**Problem:** Transcribe the line containing "X26079Y24374D02*" and every line after it, exactly, through the end of the records.
══════════
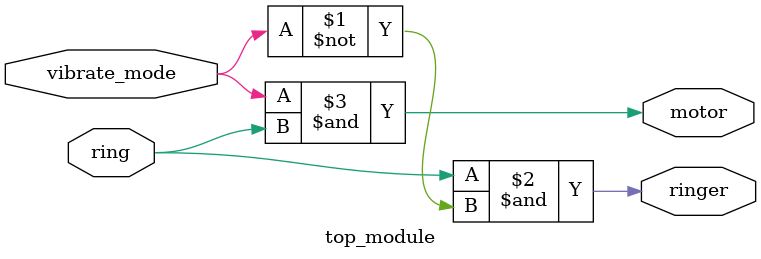
<source format=v>

module top_module (
    input ring,
    input vibrate_mode,
    output ringer,       // Make sound
    output motor         // Vibrate
);
    assign ringer=ring & ~vibrate_mode;
    assign motor=vibrate_mode & ring;

endmodule

</source>
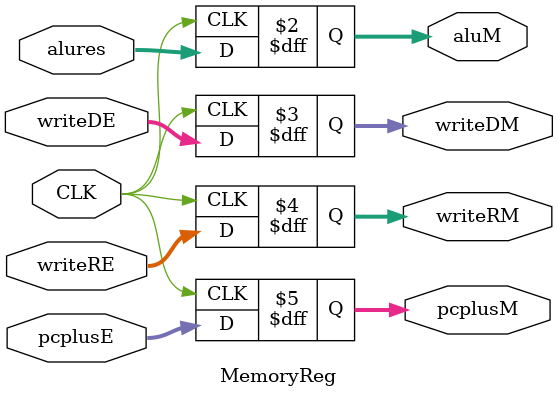
<source format=v>
`timescale 1ns / 1ps
module MemoryReg #(parameter M = 32 , N = 5)  ( input CLK ,  

																input [M-1:0] alures , 			// control signal inputs
																input [M-1:0] writeDE ,			// ALU result , write dataM and write Reg M 										
																input [N-1:0] writeRE ,
														    	input [M-1:0] pcplusE ,			// PCplus1 value
																
																output reg [M-1:0] aluM , 
																output reg [M-1:0] writeDM ,
																output reg [N-1:0] writeRM ,
																output reg [M-1:0] pcplusM);	
																
always @(posedge CLK) begin

		aluM 	  <= alures;
		writeDM <= writeDE;
		writeRM <= writeRE;	
		pcplusM <= pcplusE;
		
end

endmodule

</source>
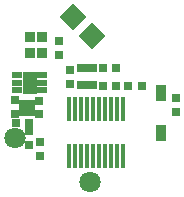
<source format=gbs>
G04*
G04 #@! TF.GenerationSoftware,Altium Limited,Altium Designer,20.0.13 (296)*
G04*
G04 Layer_Color=16711935*
%FSLAX25Y25*%
%MOIN*%
G70*
G01*
G75*
%ADD34R,0.02965X0.02965*%
%ADD39R,0.02965X0.02965*%
%ADD42C,0.07099*%
%ADD58R,0.03359X0.02178*%
%ADD59R,0.05131X0.07493*%
%ADD60R,0.03556X0.03753*%
%ADD61R,0.01391X0.02769*%
%ADD62R,0.01784X0.07887*%
%ADD63P,0.08926X4X90.0*%
%ADD64R,0.03753X0.05524*%
%ADD65R,0.03359X0.03162*%
D34*
X33200Y38000D02*
D03*
X37800D02*
D03*
X37800Y32000D02*
D03*
X33200D02*
D03*
X41700D02*
D03*
X46300D02*
D03*
X8800Y19500D02*
D03*
X4200D02*
D03*
D39*
X22200Y32545D02*
D03*
Y37145D02*
D03*
X57500Y27800D02*
D03*
Y23200D02*
D03*
X18500Y42200D02*
D03*
Y46800D02*
D03*
X12000Y27000D02*
D03*
Y22400D02*
D03*
X3890Y27124D02*
D03*
Y22524D02*
D03*
X12350Y13212D02*
D03*
Y8612D02*
D03*
X8600Y12200D02*
D03*
Y16800D02*
D03*
D42*
X29000Y0D02*
D03*
X4000Y14500D02*
D03*
D58*
X4732Y30441D02*
D03*
Y33000D02*
D03*
Y35559D02*
D03*
X13000D02*
D03*
Y33000D02*
D03*
Y30441D02*
D03*
D59*
X8866Y33000D02*
D03*
D60*
X12968Y48158D02*
D03*
Y42843D02*
D03*
X9031D02*
D03*
Y48158D02*
D03*
D61*
X10000Y23244D02*
D03*
X8622D02*
D03*
X7244D02*
D03*
X5866D02*
D03*
Y26000D02*
D03*
X7244D02*
D03*
X8622D02*
D03*
X10000D02*
D03*
D62*
X22142Y24374D02*
D03*
Y8626D02*
D03*
X24110Y24374D02*
D03*
Y8626D02*
D03*
X26079Y24374D02*
D03*
Y8626D02*
D03*
X28047Y24374D02*
D03*
Y8626D02*
D03*
X30016Y24374D02*
D03*
Y8626D02*
D03*
X31984Y24374D02*
D03*
Y8626D02*
D03*
X33953Y24374D02*
D03*
Y8626D02*
D03*
X35921Y24374D02*
D03*
Y8626D02*
D03*
X37890Y24374D02*
D03*
Y8626D02*
D03*
X39858Y24374D02*
D03*
Y8626D02*
D03*
D63*
X29562Y48608D02*
D03*
X23438Y54733D02*
D03*
D64*
X52500Y29693D02*
D03*
Y16307D02*
D03*
D65*
X26228Y32244D02*
D03*
X29772D02*
D03*
Y37756D02*
D03*
X26228D02*
D03*
M02*

</source>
══════════
**Solution to the problem:**
X26079Y24374D02*
D03*
Y8626D02*
D03*
X28047Y24374D02*
D03*
Y8626D02*
D03*
X30016Y24374D02*
D03*
Y8626D02*
D03*
X31984Y24374D02*
D03*
Y8626D02*
D03*
X33953Y24374D02*
D03*
Y8626D02*
D03*
X35921Y24374D02*
D03*
Y8626D02*
D03*
X37890Y24374D02*
D03*
Y8626D02*
D03*
X39858Y24374D02*
D03*
Y8626D02*
D03*
D63*
X29562Y48608D02*
D03*
X23438Y54733D02*
D03*
D64*
X52500Y29693D02*
D03*
Y16307D02*
D03*
D65*
X26228Y32244D02*
D03*
X29772D02*
D03*
Y37756D02*
D03*
X26228D02*
D03*
M02*

</source>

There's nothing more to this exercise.